GIL VICENTE 07. AUTO DA ALMA (1508)

Resumo:

Santo  Agostinho esclarece que, assim como os peregrinos descansam em estalagens, a Alma tem uma pousada para repouso durante sua jornada na vida: a Santa Madre Igreja. Entram um Anjo e a Alma. O Anjo está ali para orientá-la na jornada. Ao afastar-se o Anjo, o Diabo tenta a Alma com prazeres. Volta o Anjo e encoraja a Alma a resistir. O Diabo veste-a com riquezas e jóias. É a luta da Alma. Diz que está cansada e o Anjo a leva à estalagem. A Igreja a acolhe. Dois Diabos lamentam por almas perdidas.
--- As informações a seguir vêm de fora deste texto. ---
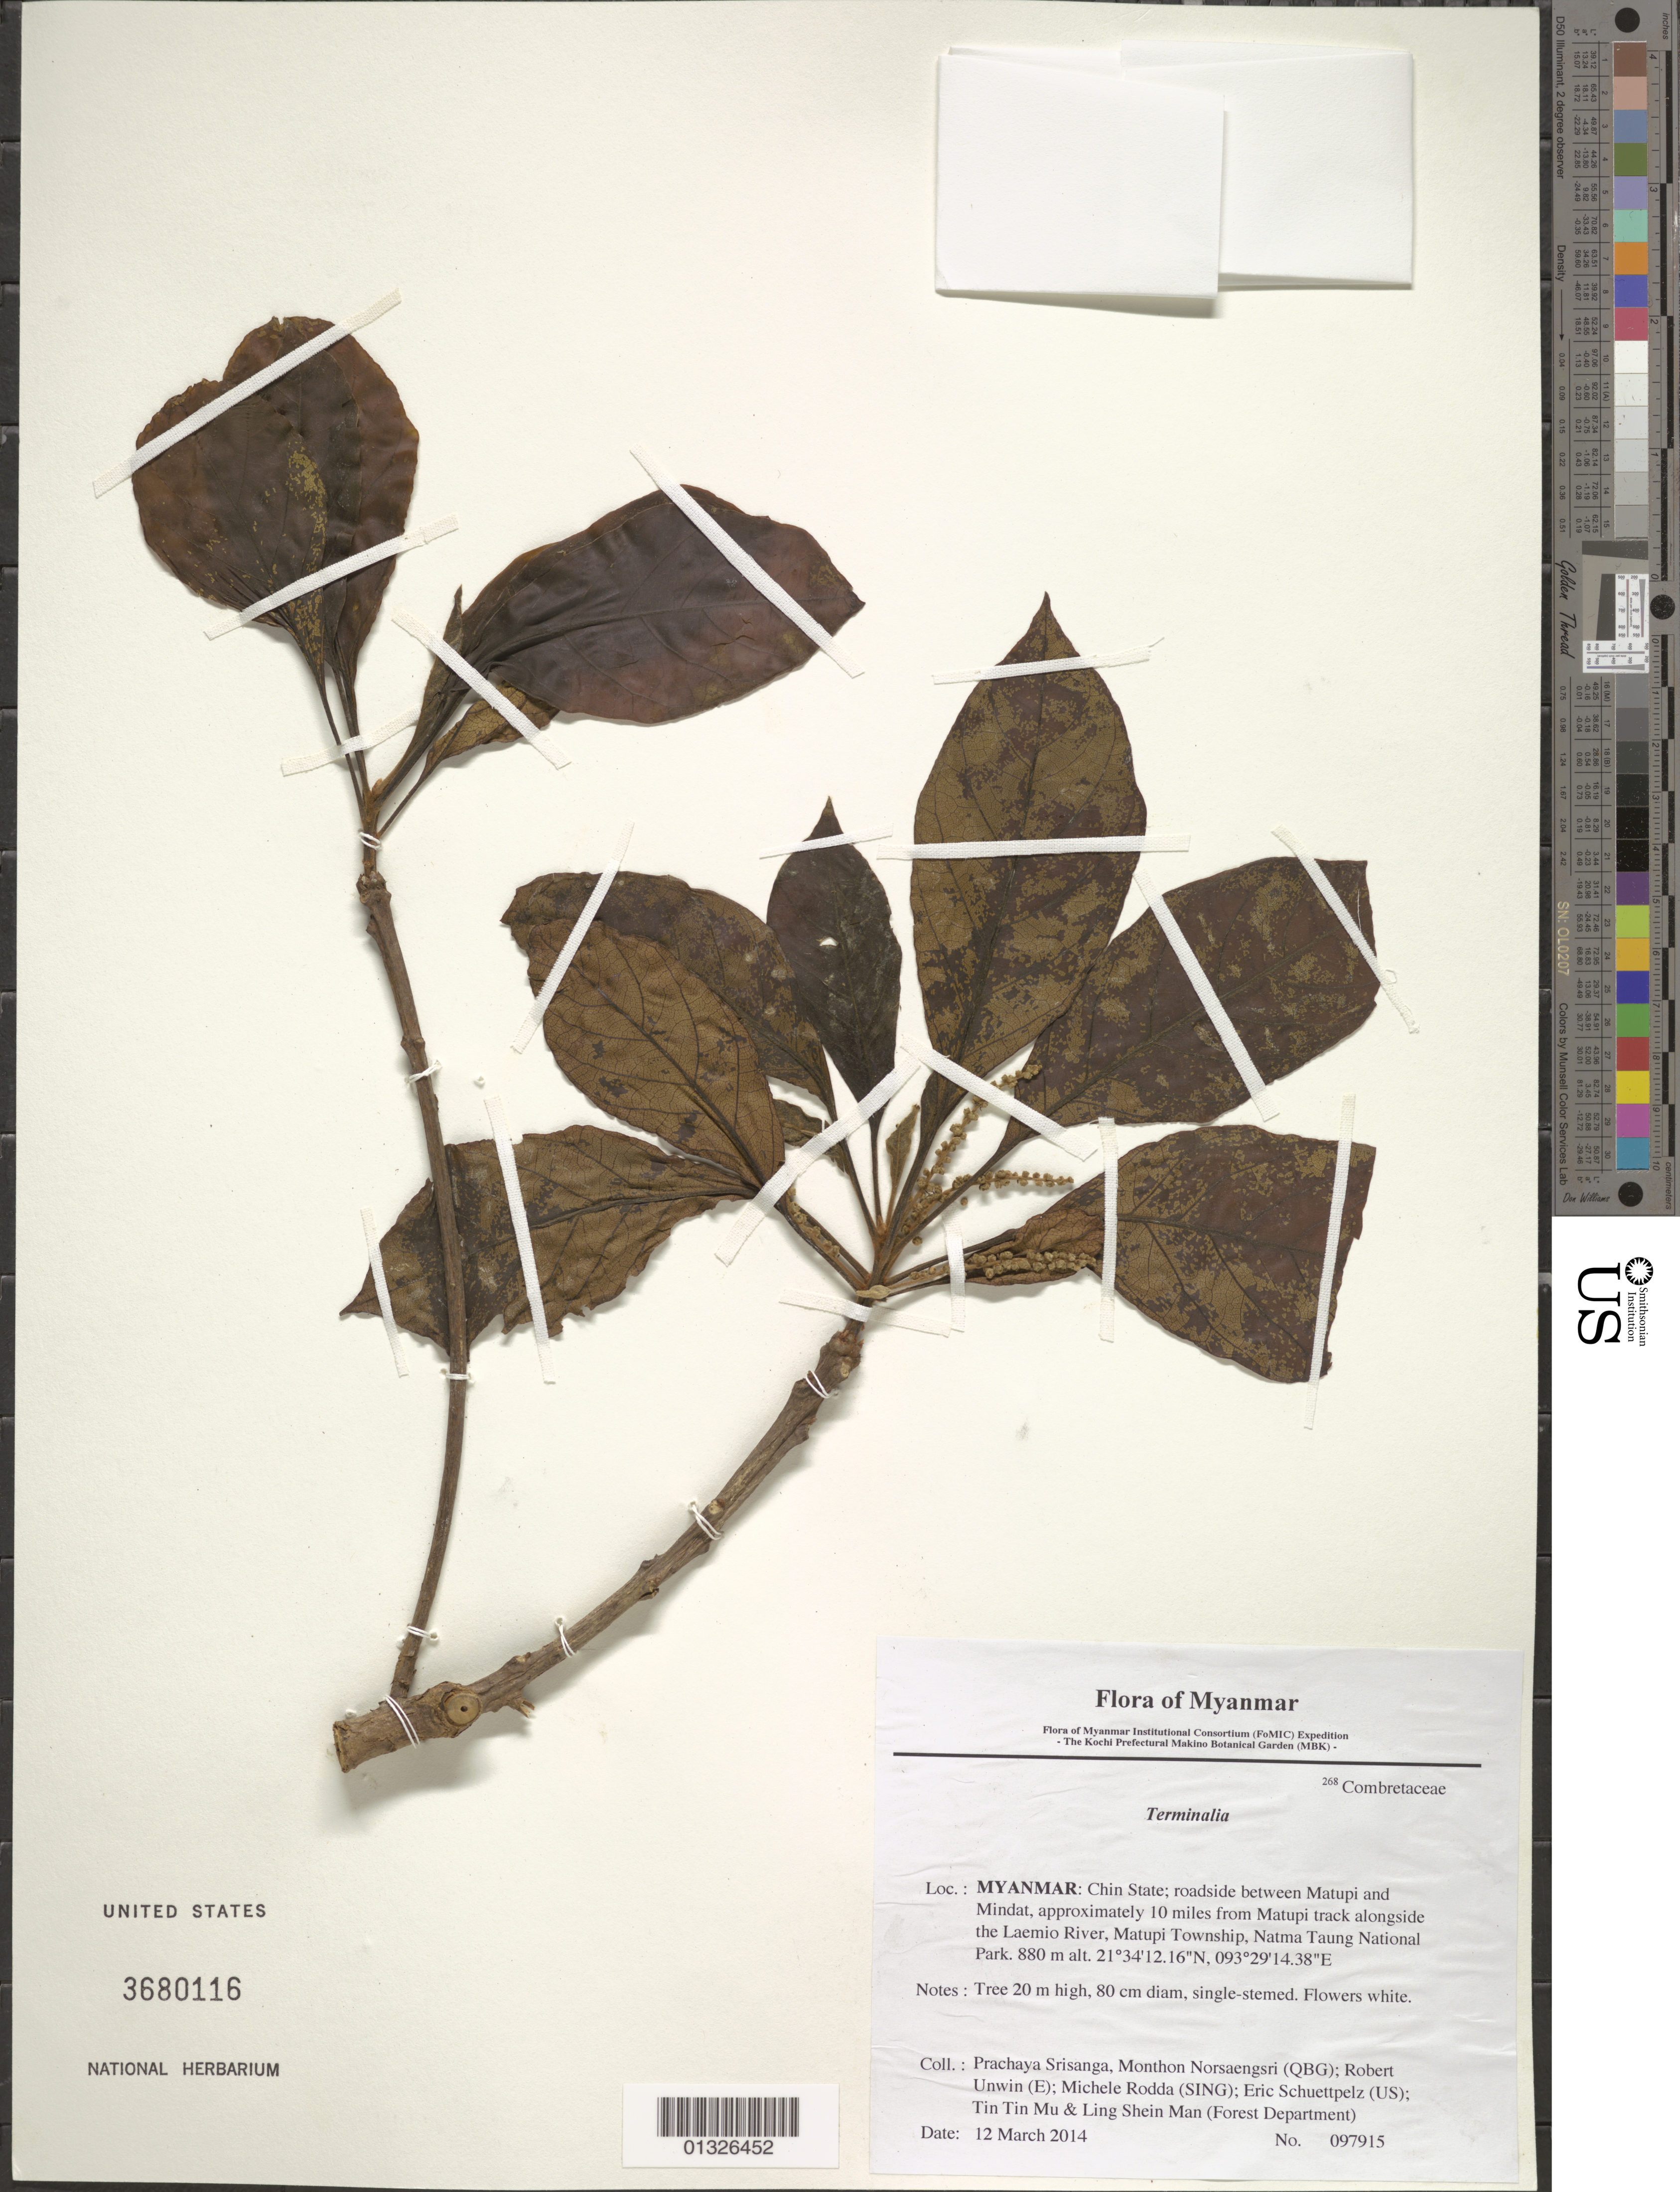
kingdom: Plantae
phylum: Tracheophyta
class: Magnoliopsida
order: Myrtales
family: Combretaceae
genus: Terminalia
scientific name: Terminalia sp.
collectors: P. Srisanga, M. Norsaengsri, R. Unwin, M. Rodda, E. Schuettpelz, Tin Tin Mu & Ling Shein Man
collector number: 97915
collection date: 2014-03-12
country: Myanmar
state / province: Chin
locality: Roadside between Matupi and Mindat, approximately 10 miles from Matupi track alongside the Laemio River, Matupi Township, Natma Taung National Park.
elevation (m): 880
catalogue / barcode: US 3680116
A Igreja pede aos seus quatro Doutores, Agostinho, Ambrósio, Jerônimo e Tomás, para apresentar à Alma os símbolos sagrados e explicar os seus significados. Os símbolos são chamados de iguarias sobre a mesa de refeição. São eles: açoites, a coroa de espinhos, os pregos e o crucifixo. Em louvor, entoam um Te Deum.

GV018. Diabo (fala)

Tão depressa, ó delicada,

Alva pomba, pera onde is?

(fala: Jorge Teles)

GV019. Igreja e Doutores

Te Deum, laudamus.

Vexilla regis prodeunt.

Salve Sancta Facies.

Ave Flagellum.

Ave corona espiniarum.

Dulce lignum, dulcis clavus.

Domine Jesu Christe.

Te Deum laudamus.

(cantam Geovani Dallagrana, Gerson Marchiori, Graciano Santos)

 

Comentário:

Eis uma peça de Gil Vicente inteiramente em português. É de impressionar como, durante cinco séculos, o texto é muito fácil de se compreender, com pouquíssimas palavras caídas em desuso.

Pelo tema, a luta entre o bem e o mal, pelas alegorias da Alma e da Igreja, pelo clima místico das falas, esta é, com toda certeza, a mais medieval das criações de Gil Vicente. O terrorismo da Igreja, cuja filosofia colocava no sofrimento a salvação da alma e a consecução do Paraíso, aqui transparece claro e objetivo. Todavia, a estrutura da peça é já clássica, com seus versos cheios de lirismo e métrica quase sempre perfeita.

Fico imaginando a platéia, formada em sua maioria pela nobreza de Portugal, com seus criados particulares, ouvindo as falas do anjo que condena o luxo: “não vos ocupem vaidades, riquezas…” E a alma, cansada, diante da Igreja: “…sou culpada, havei piedade de mim”. Sairiam da peça com algum complexo de culpa?

Nota: Para cada apresentação da “iguaria”, é cantado um hino católico, do qual é citado apenas o título. Juntei os títulos numa sequência e fiz a canção, que, se traduzida, não tem sentido nenhum: A ti, Deus, louvamos, avancem os estandartes do Rei, salve a Santa Face (da toalha de Verônica), salve o chicote, salve a coroa de espinhos, doce é o madeiro (cruz), doce o prego, Ó Senhor Jesus Cristo, a Ti, Deus, louvamos.